Ausgewählter Text
WM-Qualifikation

Noch 1 Punkt fehlt der Schweizer Nati zur WM-Qualifikation

Ottmar Hitzfeld im Training mit Vonlanthen, Lichtsteiner und Senderos.

Startformation Nati

Ottmar Hitzfeld im Training mit Vonlanthen, Lichtsteiner und Senderos.

Die Schweizer Fussball-Nationalmannschaft hat die Tür zur Weltmeisterschaft 2010 in Südafrika mit einem 3:0-Sieg in Luxemburg weit aufgestossen. Im abschliessenden Heimspiel vom Mittwoch gegen Israel reicht ein Unentschieden.

Das Schlussresutat stand schon nach 22 Minuten durch drei Kopfballtore auf stehende Bälle fest. Philippe Senderos traf zweimal, Benjamin Huggel - mit dem 1000. Tor in der Geschichte der Schweizer Nati - einmal.

Am späteren Samstagabend sah es lange Zeit so aus, als würden Griechenland und Lettland unentschieden spielen - was für die Schweiz die vorzeitige WM-Qualifikation bedeutet hätte. Nach dem letztlich klaren 5:2-Sieg der Griechen (vier Tore von Bundesliga-Stürmer Gekas!) ist die Ausgangslage nun aber klar: Gegen die Israeli muss für die Schweiz am Mittwoch in Basel ein Remis her.

Konzentriert und mit Druck beginnen: Die Mannschaft von Ottmar Hitzfeld liess in Luxemburg keinerlei Zweifel aufkommen, dass sie die wichtige Partie früh in gute Bahnen lenken wollte. Und sie tat es denn auch auf überzeugende Art. Freistoss von rechts durch Alex Frei - Kopfball Senderos - 1:0! Freistoss von links durch Tranquillo Barnetta - Kopfball Senderos - 2:0! In der 6. und in der 8. Minute schlug der Innenverteidiger von Arsenal zu. Ausgerechnet Senderos leitete den ungefährdeten Schweizer Sieg mit seinen Nati-Treffern Nummern 4 und 5 ein, er, der nur wegen Stéphane Grichtings Sperre in die Startaufstellung gerutscht war. Dann kam schon bald der grosse Auftritt des Benjamin Huggel. Nach 22 Minuten hielt der stämmige Basler nach einem Corner den Kopf hin: 3:0!

In der Folge schalteten die Schweizer sichtlich einen Gang zurück und schonten ihre Kräfte, ohne dass sie gegen die Amateure aus dem Kleinstaat in ernsthafte Bedrängnis gekommen wären. Andererseits vergaben die Schweizer dadurch die Möglichkeit für einen Kantersieg, der theoretisch in der Endabrechnung der Gruppe mit Blick auf das Torverhältnis eine Rolle hätte spielen können.

Zu erledigen
a) Welches Ergebnis reicht der Schweiz laut dem Bericht zur WM-Qualifikation im letzten Heimspiel gegen Israel?
b) Gib einen Teil aus dem Bericht zur WM-Qualifikation wieder. Fang bei den Worten „Das Schlussresutat stand“ an, hör nach „Nati - einmal.“ auf und tausche dabei „Kopfballtore“ gegen „Kopfbälle“ aus.
c) Fasse den Absatz aus dem Bericht zur WM-Qualifikation, der mit „Konzentriert und mit Druck beginnen“ anfängt, als Liste mit den wichtigsten Fakten zusammen.

Gespeicherte Dateneinträge:
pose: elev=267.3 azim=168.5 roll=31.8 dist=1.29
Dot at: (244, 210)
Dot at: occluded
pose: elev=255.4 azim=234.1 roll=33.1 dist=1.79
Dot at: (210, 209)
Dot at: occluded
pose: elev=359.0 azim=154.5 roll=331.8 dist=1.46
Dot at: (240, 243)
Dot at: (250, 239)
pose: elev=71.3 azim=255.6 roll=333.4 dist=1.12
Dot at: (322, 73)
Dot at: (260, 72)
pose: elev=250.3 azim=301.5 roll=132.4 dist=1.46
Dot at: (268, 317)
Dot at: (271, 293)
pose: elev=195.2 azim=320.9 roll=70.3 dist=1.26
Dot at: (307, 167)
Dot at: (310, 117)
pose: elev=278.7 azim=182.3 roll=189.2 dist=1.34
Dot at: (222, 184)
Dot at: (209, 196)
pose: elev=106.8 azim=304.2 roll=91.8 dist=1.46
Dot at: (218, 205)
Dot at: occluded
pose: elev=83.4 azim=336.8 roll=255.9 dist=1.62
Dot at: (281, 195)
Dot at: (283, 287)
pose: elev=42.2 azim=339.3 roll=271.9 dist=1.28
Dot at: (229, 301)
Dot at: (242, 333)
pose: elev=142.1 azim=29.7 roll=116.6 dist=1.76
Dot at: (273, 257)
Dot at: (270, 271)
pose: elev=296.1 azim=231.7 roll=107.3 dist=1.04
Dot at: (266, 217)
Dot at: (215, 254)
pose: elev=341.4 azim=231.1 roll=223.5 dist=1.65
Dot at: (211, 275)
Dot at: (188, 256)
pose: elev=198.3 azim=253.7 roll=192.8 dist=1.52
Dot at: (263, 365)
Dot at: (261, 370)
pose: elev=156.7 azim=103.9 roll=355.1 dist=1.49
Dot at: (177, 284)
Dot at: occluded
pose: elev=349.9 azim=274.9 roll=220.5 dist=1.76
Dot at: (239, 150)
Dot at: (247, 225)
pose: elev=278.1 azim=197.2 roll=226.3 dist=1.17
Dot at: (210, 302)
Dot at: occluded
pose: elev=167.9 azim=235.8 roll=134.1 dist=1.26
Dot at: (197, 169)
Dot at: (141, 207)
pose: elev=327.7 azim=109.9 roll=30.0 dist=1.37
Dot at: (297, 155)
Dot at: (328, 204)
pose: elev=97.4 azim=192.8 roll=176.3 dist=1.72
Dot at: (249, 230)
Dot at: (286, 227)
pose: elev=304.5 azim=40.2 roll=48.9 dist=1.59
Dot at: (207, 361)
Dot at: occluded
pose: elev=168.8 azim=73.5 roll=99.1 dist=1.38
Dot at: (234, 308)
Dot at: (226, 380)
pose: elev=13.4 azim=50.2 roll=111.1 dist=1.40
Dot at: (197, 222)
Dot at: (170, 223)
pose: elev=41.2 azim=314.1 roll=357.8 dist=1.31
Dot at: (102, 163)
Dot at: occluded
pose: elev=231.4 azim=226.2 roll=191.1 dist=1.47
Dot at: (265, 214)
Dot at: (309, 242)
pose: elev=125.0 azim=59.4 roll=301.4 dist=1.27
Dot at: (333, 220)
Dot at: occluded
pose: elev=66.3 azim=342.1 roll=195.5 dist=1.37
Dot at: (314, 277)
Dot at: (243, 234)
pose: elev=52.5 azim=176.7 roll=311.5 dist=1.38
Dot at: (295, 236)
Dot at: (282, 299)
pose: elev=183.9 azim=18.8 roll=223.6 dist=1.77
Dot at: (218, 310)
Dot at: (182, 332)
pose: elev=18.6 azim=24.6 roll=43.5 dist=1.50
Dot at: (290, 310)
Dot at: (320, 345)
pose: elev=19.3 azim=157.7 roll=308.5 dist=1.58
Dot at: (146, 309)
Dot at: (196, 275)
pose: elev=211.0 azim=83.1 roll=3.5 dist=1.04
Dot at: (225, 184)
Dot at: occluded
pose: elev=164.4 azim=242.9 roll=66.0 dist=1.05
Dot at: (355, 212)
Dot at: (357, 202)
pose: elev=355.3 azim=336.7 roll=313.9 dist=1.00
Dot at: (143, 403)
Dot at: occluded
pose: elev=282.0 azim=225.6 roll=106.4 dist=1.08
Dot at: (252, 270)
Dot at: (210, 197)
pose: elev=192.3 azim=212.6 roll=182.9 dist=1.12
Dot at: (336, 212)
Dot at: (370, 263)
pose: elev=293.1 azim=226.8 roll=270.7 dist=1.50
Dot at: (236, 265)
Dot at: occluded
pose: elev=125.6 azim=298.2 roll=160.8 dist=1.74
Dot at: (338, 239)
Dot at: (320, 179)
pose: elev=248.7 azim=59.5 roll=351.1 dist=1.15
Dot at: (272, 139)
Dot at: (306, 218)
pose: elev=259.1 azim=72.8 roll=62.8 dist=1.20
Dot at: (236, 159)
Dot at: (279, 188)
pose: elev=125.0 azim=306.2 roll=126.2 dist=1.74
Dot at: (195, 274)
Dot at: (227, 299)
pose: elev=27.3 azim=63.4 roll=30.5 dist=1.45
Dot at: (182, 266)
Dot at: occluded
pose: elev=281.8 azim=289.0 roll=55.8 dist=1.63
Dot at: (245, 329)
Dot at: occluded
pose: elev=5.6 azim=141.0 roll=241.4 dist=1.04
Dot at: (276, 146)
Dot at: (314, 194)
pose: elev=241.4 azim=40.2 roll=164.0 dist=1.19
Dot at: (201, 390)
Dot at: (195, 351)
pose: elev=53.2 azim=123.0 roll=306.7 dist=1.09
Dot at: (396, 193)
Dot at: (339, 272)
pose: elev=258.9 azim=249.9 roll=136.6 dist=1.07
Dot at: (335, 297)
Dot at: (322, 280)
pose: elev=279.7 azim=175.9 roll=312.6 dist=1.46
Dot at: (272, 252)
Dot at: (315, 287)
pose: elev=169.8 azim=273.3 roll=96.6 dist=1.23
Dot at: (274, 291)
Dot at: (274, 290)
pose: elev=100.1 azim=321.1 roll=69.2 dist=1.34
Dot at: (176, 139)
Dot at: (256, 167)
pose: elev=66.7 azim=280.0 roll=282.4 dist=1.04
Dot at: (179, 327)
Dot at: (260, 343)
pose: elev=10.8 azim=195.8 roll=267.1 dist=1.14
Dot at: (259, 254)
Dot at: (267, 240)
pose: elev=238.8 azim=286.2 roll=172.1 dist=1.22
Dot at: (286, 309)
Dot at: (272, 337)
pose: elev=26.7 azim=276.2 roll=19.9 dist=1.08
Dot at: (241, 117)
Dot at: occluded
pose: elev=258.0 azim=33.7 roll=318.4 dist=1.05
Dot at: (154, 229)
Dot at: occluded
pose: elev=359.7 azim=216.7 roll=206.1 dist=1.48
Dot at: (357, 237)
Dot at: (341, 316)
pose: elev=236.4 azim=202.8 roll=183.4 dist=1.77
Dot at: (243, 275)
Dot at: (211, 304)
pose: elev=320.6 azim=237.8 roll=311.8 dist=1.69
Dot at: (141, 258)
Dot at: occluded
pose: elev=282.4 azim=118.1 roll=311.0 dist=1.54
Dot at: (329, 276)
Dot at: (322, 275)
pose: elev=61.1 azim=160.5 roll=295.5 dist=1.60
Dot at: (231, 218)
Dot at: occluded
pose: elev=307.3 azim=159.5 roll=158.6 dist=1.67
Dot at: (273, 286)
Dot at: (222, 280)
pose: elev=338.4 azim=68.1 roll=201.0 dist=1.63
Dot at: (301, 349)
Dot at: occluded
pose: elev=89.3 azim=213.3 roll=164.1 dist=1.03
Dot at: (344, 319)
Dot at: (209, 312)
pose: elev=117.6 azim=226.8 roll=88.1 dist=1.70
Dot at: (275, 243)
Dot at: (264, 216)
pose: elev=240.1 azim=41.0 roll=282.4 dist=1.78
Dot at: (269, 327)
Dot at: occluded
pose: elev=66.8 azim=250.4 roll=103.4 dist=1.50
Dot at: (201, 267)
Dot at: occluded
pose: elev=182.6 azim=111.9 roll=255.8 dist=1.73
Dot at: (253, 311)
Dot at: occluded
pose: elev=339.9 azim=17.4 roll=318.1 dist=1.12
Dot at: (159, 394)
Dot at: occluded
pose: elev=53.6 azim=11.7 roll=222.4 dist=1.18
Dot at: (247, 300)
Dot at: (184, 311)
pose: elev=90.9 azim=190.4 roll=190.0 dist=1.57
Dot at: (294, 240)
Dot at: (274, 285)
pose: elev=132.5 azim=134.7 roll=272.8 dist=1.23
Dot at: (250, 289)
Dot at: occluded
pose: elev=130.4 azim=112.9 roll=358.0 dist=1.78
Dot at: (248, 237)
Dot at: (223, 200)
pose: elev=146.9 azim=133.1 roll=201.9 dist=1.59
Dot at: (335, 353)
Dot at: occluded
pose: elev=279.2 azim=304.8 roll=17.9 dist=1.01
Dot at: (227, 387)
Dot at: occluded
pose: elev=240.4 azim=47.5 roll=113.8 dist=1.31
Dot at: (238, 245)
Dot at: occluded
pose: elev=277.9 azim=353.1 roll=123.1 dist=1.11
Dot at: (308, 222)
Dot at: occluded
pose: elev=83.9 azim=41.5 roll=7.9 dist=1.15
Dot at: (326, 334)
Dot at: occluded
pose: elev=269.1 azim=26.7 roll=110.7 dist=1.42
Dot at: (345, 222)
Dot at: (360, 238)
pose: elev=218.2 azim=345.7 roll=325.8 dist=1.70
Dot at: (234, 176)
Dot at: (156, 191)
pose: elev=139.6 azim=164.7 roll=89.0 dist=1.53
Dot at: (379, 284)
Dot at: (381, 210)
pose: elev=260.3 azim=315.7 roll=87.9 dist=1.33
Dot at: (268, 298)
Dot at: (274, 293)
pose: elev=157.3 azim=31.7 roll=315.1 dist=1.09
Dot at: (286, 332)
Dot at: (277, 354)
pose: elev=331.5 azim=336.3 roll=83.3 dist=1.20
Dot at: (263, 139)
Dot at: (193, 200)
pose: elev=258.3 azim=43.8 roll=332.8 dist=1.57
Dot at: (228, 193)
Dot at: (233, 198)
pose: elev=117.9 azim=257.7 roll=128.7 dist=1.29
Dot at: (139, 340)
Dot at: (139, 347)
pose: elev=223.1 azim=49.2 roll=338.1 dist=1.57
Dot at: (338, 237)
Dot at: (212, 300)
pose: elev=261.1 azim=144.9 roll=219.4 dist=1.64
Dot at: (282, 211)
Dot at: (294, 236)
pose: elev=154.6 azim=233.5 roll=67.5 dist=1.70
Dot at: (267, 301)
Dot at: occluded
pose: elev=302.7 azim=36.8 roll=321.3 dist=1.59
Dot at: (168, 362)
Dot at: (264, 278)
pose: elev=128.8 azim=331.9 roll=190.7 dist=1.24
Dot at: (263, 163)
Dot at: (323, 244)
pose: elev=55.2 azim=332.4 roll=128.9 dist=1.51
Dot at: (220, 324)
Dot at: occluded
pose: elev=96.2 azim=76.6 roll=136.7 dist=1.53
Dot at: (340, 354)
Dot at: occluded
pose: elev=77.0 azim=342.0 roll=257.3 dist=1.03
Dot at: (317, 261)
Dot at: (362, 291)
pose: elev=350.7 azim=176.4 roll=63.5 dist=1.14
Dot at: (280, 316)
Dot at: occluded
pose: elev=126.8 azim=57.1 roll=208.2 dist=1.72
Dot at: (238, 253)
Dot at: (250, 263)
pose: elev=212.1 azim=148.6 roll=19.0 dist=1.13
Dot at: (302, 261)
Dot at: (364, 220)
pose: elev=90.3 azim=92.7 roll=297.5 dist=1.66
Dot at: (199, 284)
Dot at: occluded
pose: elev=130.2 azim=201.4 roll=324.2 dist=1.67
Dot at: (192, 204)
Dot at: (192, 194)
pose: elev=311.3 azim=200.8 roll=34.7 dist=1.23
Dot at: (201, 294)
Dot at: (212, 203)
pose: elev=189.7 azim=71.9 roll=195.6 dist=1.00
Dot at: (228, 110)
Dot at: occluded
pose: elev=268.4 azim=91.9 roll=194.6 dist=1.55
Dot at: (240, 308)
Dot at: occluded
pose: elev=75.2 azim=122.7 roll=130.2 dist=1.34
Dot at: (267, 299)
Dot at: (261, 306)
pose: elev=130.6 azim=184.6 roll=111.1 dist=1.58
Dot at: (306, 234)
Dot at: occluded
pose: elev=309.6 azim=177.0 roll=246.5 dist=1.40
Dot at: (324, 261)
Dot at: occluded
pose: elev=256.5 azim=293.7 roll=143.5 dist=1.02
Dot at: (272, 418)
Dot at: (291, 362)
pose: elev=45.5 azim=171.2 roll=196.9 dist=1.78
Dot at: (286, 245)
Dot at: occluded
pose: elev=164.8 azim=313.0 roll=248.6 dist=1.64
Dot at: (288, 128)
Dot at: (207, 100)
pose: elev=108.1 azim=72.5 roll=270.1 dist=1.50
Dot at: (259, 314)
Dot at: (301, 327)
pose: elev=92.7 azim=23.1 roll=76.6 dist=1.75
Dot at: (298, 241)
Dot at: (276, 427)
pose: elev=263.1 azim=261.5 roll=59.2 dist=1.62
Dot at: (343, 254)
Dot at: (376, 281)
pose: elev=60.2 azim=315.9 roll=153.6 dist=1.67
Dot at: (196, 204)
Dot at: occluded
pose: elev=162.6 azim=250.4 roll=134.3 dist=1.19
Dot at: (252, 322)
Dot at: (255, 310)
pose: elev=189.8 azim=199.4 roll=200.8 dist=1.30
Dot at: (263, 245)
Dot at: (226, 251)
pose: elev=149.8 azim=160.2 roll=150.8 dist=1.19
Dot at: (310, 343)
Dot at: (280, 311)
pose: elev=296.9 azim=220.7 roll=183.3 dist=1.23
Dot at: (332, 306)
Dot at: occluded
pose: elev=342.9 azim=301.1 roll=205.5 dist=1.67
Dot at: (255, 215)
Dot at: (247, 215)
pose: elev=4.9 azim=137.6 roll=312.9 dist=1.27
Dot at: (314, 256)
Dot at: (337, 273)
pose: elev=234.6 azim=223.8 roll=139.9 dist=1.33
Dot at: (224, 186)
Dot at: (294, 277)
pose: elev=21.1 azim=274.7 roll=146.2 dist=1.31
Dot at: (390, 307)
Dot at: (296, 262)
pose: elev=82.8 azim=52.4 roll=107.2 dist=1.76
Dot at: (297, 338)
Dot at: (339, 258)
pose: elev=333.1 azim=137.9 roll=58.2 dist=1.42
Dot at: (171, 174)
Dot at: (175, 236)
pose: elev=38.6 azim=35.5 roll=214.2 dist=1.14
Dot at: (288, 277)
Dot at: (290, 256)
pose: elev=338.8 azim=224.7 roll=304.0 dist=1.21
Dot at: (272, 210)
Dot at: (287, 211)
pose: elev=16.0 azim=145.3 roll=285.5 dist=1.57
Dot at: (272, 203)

Lösungen
a) Ein Unentschieden reicht.

b)
Das Schlussresutat stand schon nach 22 Minuten durch drei Kopfbälle auf stehende Bälle fest. Philippe Senderos traf zweimal, Benjamin Huggel - mit dem 1000. Tor in der Geschichte der Schweizer Nati - einmal.

c)
- Die Mannschaft von Ottmar Hitzfeld begann in Luxemburg konzentriert und mit Druck.
- 6. Minute: Freistoss von rechts durch Alex Frei, Kopfball Senderos, 1:0.
- 8. Minute: Freistoss von links durch Tranquillo Barnetta, Kopfball Senderos, 2:0.
- Für Senderos, Innenverteidiger von Arsenal, waren es die Nati-Treffer Nummer 4 und 5. Er stand nur wegen der Sperre von Stéphane Grichting in der Startaufstellung.
- 22. Minute: Benjamin Huggel traf nach einem Corner per Kopf zum 3:0.